JOB - Return every line of text from the records below without changing a word, and leave the pictures out of your answer.

INPUT -
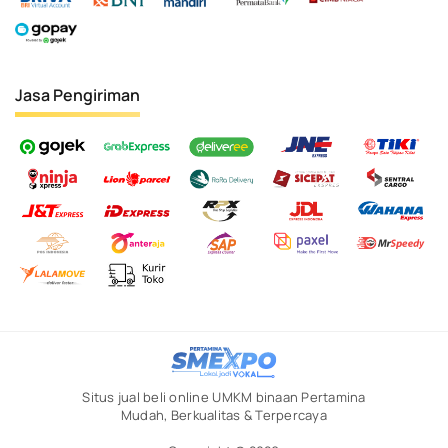
Jasa Pengiriman
Situs jual beli online UMKM binaan Pertamina
Mudah, Berkualitas & Terpercaya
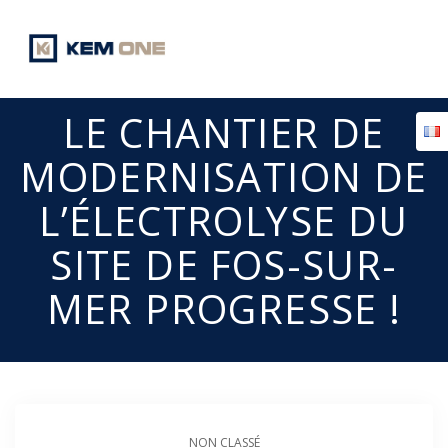
Passer
au
contenu
LE CHANTIER DE
MODERNISATION DE
L’ÉLECTROLYSE DU
SITE DE FOS-SUR-
MER PROGRESSE !
NON CLASSÉ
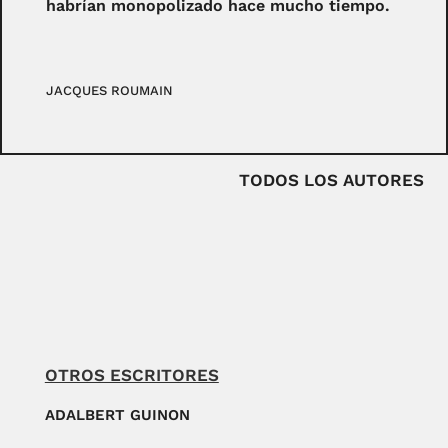
habrían monopolizado hace mucho tiempo.
JACQUES ROUMAIN
TODOS LOS AUTORES
OTROS ESCRITORES
ADALBERT GUINON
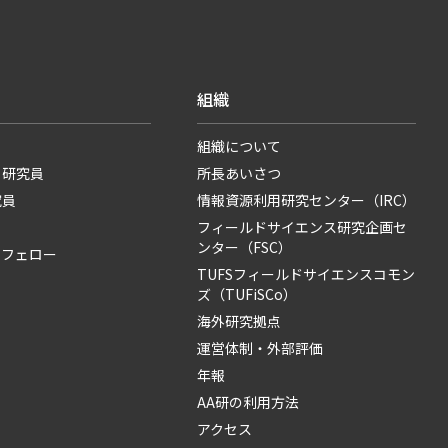
組織
組織について
・研究員
所長あいさつ
究員
情報資源利用研究センター（IRC）
フィールドサイエンス研究企画セ
ンター（FSC）
・フェロー
TUFSフィールドサイエンスコモン
ズ（TUFiSCo）
海外研究拠点
運営体制・外部評価
年報
AA研の利用方法
アクセス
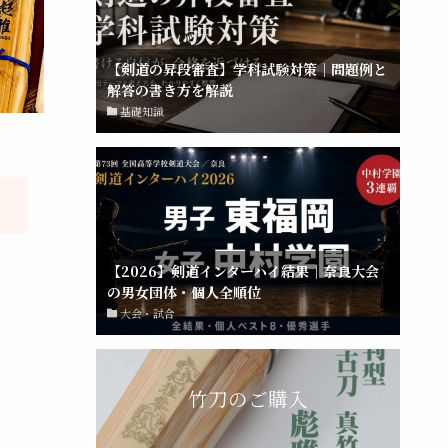
【剣道の昇段審査】学科試験対策｜問題例と
解答の書き方を解説
基礎知識
【2026】剣道インターハイ結果｜奈良大会
の男女団体・個人全順位
大会・試合
竹刀のご購入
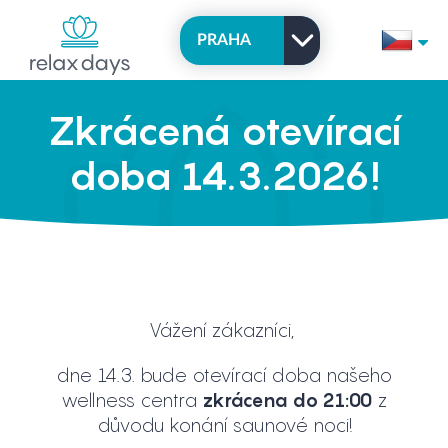
Zkrácená otevírací
doba 14.3.2026!
Vážení zákazníci,
dne 14.3. bude otevírací doba našeho
wellness centra
zkrácena do 21:00
z
důvodu konání saunové noci!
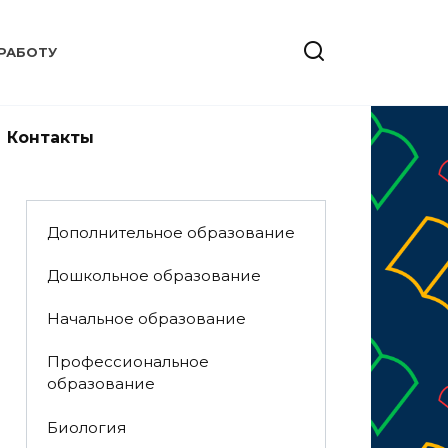
РАБОТУ
Контакты
Дополнительное образование
Дошкольное образование
Начальное образование
Профессиональное
образование
Биология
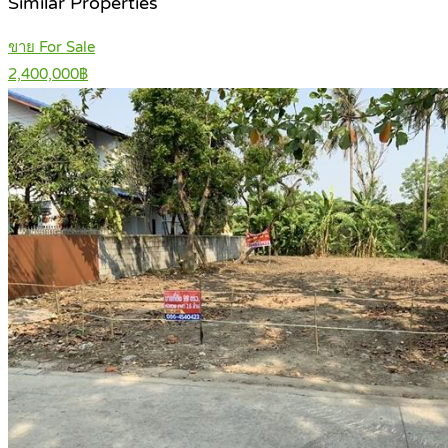
Similar Properties
ขาย For Sale
2,400,000฿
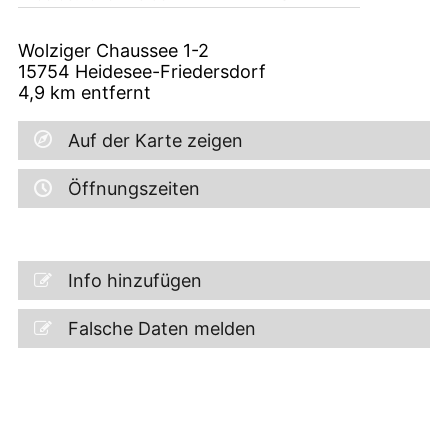
Wolziger Chaussee 1-2
15754
Heidesee-Friedersdorf
4,9
km entfernt
Auf der Karte zeigen
Öffnungszeiten
Info hinzufügen
Falsche Daten melden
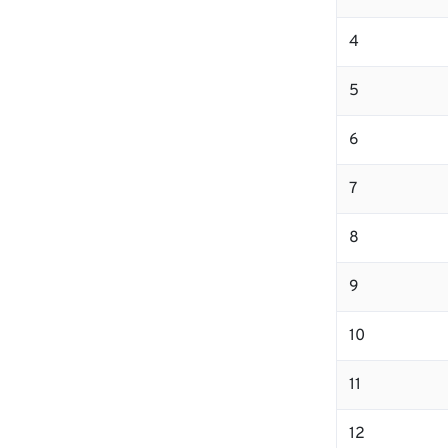
4
5
6
7
8
9
10
11
12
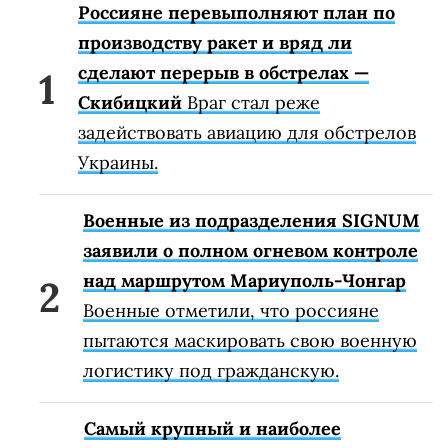
Россияне перевыполняют план по
производству ракет и вряд ли
сделают перерыв в обстрелах —
Скибицкий
Враг стал реже
задействовать авиацию для обстрелов
Украины.
Военные из подразделения SIGNUM
заявили о полном огневом контроле
над маршрутом Мариуполь-Чонгар
Военные отметили, что россияне
пытаются маскировать свою военную
логистику под гражданскую.
Самый крупный и наиболее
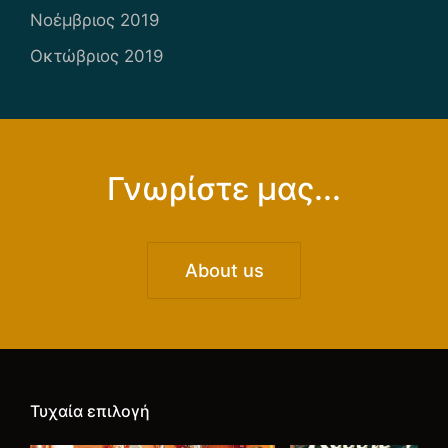
Νοέμβριος 2019
Οκτώβριος 2019
Γνωρίστε μας...
About us
Τυχαία επιλογή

SOLUTION TO THE EXERCISE -
Jasa Pengiriman
Situs jual beli online UMKM binaan Pertamina
Mudah, Berkualitas & Terpercaya
Passer
au
contenu
LE CHANTIER DE
MODERNISATION DE
L’ÉLECTROLYSE DU
SITE DE FOS-SUR-
MER PROGRESSE !
NON CLASSÉ
habrían monopolizado hace mucho tiempo.
JACQUES ROUMAIN
TODOS LOS AUTORES
OTROS ESCRITORES
ADALBERT GUINON
組織
組織について
・研究員
所長あいさつ
究員
情報資源利用研究センター（IRC）
フィールドサイエンス研究企画セ
ンター（FSC）
・フェロー
TUFSフィールドサイエンスコモン
ズ（TUFiSCo）
海外研究拠点
運営体制・外部評価
年報
AA研の利用方法
アクセス
【剣道の昇段審査】学科試験対策｜問題例と
解答の書き方を解説
基礎知識
【2026】剣道インターハイ結果｜奈良大会
の男女団体・個人全順位
大会・試合
竹刀のご購入
Zkrácená otevírací
doba 14.3.2026!
Vážení zákazníci,
dne 14.3. bude otevírací doba našeho
wellness centra
zkrácena do 21:00
z
důvodu konání saunové noci!
РАБОТУ
Контакты
Дополнительное образование
Дошкольное образование
Начальное образование
Профессиональное
образование
Биология
Similar Properties
ขาย For Sale
2,400,000฿
Wolziger Chaussee 1-2
15754
Heidesee-Friedersdorf
4,9
km entfernt
Auf der Karte zeigen
Öffnungszeiten
Info hinzufügen
Falsche Daten melden
4
5
6
7
8
9
10
11
12
Россияне перевыполняют план по
производству ракет и вряд ли
сделают перерыв в обстрелах —
Скибицкий
Враг стал реже
задействовать авиацию для обстрелов
Украины.
Военные из подразделения SIGNUM
заявили о полном огневом контроле
над маршрутом Мариуполь-Чонгар
Военные отметили, что россияне
пытаются маскировать свою военную
логистику под гражданскую.
Самый крупный и наиболее
Νοέμβριος 2019
Οκτώβριος 2019
Γνωρίστε μας...
About us
Τυχαία επιλογή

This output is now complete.